Halloween the following day coincided with ladies night at our hostel, so we were flooded with guests from all over the island, with pirate themed outfits the popular choice, much to Cushla’s delight. Up until this point we’d found Bocas a relatively unfriendly place, however costumes and alcohol are the perfect cures for such problems and we had a brilliant night utilising ocean swings off the deck and meeting loads of travelers. After a couple of days relaxing we were then treated to a fairly underwhelming Panama Independence Weekend parade. Having listened to the
drumming practise all week I had some high hopes we’d be in for something truly special but I was to be disappointed on that front.
After a brief boat journey and an overnight bus ride we arrived at our final Central American destination of Panama City. This is a place with two very contrasting stories, the derelict old town which is reminiscent of many places we’ve been before and the sparkling high rises built to house the flow on financial business from the Panama Canal. We quickly headed to one of the much famed giant shopping malls, our first chance in a long time to stock up on some
very hard to find western supplies like clothing and quality hair products for Cushla.
The undoubted highlight for both of us though was the day trip to the Miraflores locks of the Panama Canal, where you get to see giant container and cruise ships ascend and descend some engineering marvel before heading into the Pacific Ocean. This is something I’d been looking forward to for a long time and it would be difficult not to be impressed with the enormous scale of the operations.
Our last week has been supremely different to the rest of our time in Central America, as the enormous step up in the wealth of the countries has changed our surroundings completely. We’d known very little about Central America before arriving and we’ve been blown away by the landscapes, the culture and the amazing activities as we’ve made our way south. It’s a magical part of the world and given its affordability its hard to believe so few people experience it. While sad to be ending a section of our holiday that had been so rewarding, we are buzzing with excitement for the impending visit to the San Blas Islands and sailing on to Colombia.
Nights stayed –Â San Jose – 1, Puerto Viejo – 1, Bocas del Toro – 5, Panama City – 3
Costs – Costa Rica was comfortably the most expensive country we’ve visited in Central and while Panama was a step down on the price scale, we are a long way from the glory days of living on next to nothing. Panama though did have some seriously discounted electronics products
Best Feed – BBQ’s meat on a stick for $1 a go at the Panama City Independence weekend celebrations. All day long all day strong
Interestingly – Costa Rica is apparently one of only two countries in the world that shares a land border and yet maintains no organised military whatsoever
Stay at – Lunas Castle in Panama City. Aqualounge in Bocas del Toro is the ticket for Wednesdays and Saturdays but Casa Verde was recommended as the best in town
To the wench – from Tica bus in Rivers who scammed us, may the karma train smack you with everything you deserve. To the guy in San Jose who saved us out of the goodness of his heart, thanks for restoring our faith.

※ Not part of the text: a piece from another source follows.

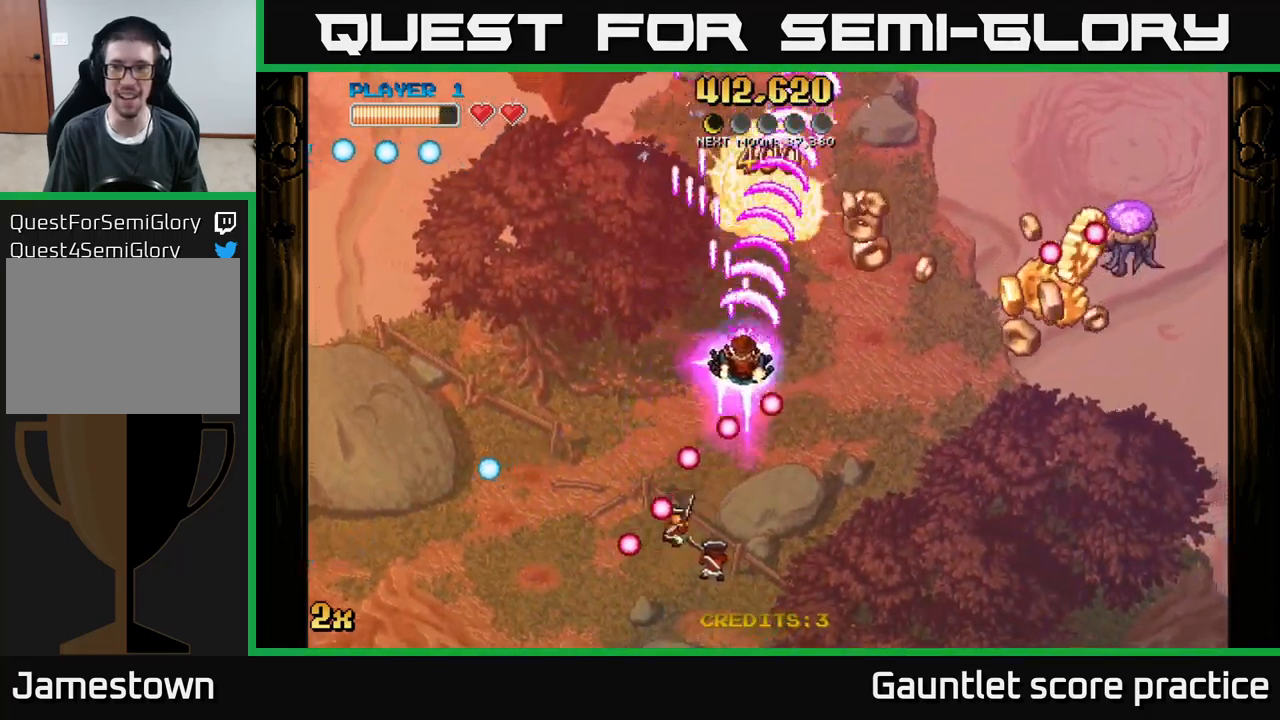
{"buttons": ["A"], "left_stick": "down-right", "events": [[84, "X", "up"], [150, "left_stick", "down-right"]]}
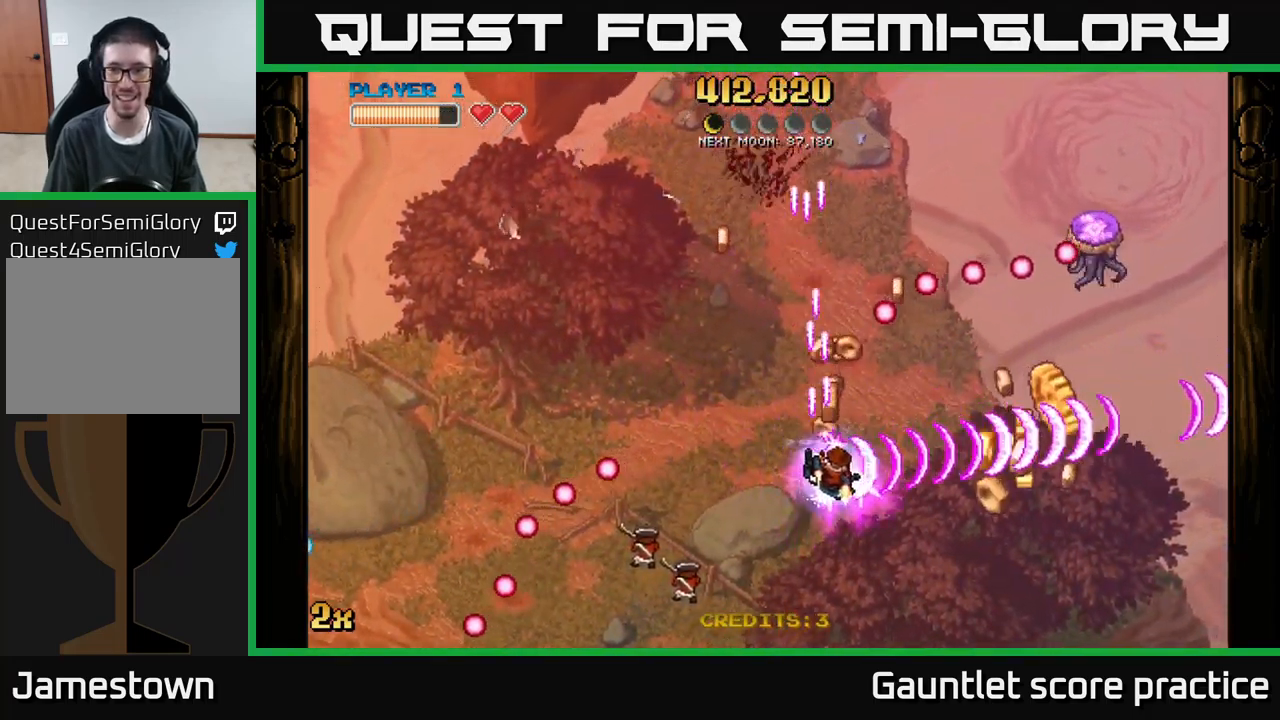
{"buttons": ["A"], "left_stick": "down-right", "events": []}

Cush is loving – The recent trend of hostels to provide complementary pancake mix for frying for breakfast. A wonderful development
Most underwhelming bit – easily goes to the museum at the Panama Canal. It’s hard to believe you could take such an interesting topic and create such a boring museum. The propaganda delivered by the Panamanian government in the ‘History of the Canal’ 10 minute film is laughable.